This tool basically scratches an itch I have had for quite some time. I have asked myself plenty of times; What information do some high profile sites simply give away? By give away, I actually mean accidentally leak. Stuff such as headers, cookies, HTML comments and SSL certificates all have plenty of opportunity to contain some information an administrator or developer may have not thought through. With Weblick, I hope to scrape all of the possible information into a database for later analysis.
I'll suggest you create yourself a new python virtual environment. This will allow you to install all of the required dependencies without touching your operating systems base python installation.
Weblick supports many database backends as it makes use of the peewee ORM. At the moment though, only SQLite and MySQL/MariaDB has been tested.

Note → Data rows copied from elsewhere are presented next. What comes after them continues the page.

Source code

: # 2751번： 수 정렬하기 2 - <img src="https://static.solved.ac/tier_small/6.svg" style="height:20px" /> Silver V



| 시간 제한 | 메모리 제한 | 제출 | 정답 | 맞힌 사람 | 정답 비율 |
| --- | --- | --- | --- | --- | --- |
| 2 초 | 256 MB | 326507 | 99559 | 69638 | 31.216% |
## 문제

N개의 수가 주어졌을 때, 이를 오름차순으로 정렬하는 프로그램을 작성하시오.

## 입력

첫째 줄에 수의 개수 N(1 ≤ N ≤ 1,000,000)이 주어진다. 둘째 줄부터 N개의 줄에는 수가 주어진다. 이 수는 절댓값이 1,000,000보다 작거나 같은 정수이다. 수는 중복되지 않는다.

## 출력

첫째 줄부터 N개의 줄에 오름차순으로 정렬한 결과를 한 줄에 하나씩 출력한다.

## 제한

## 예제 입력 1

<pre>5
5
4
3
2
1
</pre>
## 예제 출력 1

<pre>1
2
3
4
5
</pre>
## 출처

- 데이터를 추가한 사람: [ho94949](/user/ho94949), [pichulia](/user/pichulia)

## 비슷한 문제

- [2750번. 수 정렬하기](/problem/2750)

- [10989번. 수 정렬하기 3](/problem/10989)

Theoretically PostgresSQL should work do, but some work is needed to add support for that to this tool.
- Clone the repository with:
$ git clone https://github.com/leonjza/weblick.git
This will leave you with a new directory called weblick
Weblick has a few dependencies that need to be resolved. All of these are defined in the requirements.txt file.
Recommended: Create a new python virtual environment with $ virtualenv env
in the weblick
directory. Once this is
finished, source the new environment with $ source env/bin/activate
. Your python interpreter will now use the one in your
newly installed environment.
- Install the required dependencies with:
$ pip install -r requirements.txt
If you are going to be using the MySQL/MariaDB backend, prepare a database and credentials so that Weblick may create tables,
insert and update there. Update the [mysql]
section in the settings.ini file too.
For the default SQLite driver no configuration should be needed. The database file for SQLite will live in the var
directory.
- With the database configured in the
settings.ini
file, create the schema with:
$ python lick.py setupdb
This tool was written to use the Aleksa Top 1 Million data export.
- Download the source data to the
var/
directory with:
$ curl -O http://s3.amazonaws.com/alexa-static/top-1m.csv.zip
- Extract the downloaded
zip
file:
$ unzip top-1m.csv.zip
Note: If you prefer to have this csv somewhere else, just update the settings.ini
aleksa_csv
section.
That should be it. You should now be able to run it with $ python lick.py
and watch your database grow!
A web component exists that allows one to view some information about urls. To run the web interface, simply run
$ python web.py
With all of the information gathered, I am thinking of attempting to make it possible to alert if things have changed. Ie;
- New / Missing cookies
- New / Missing HTTP headers
- New / Missing comments in HTML sources
- SSL certificate expiry / changes
I should also make it so that a custom CSV can be used as a commandline argument.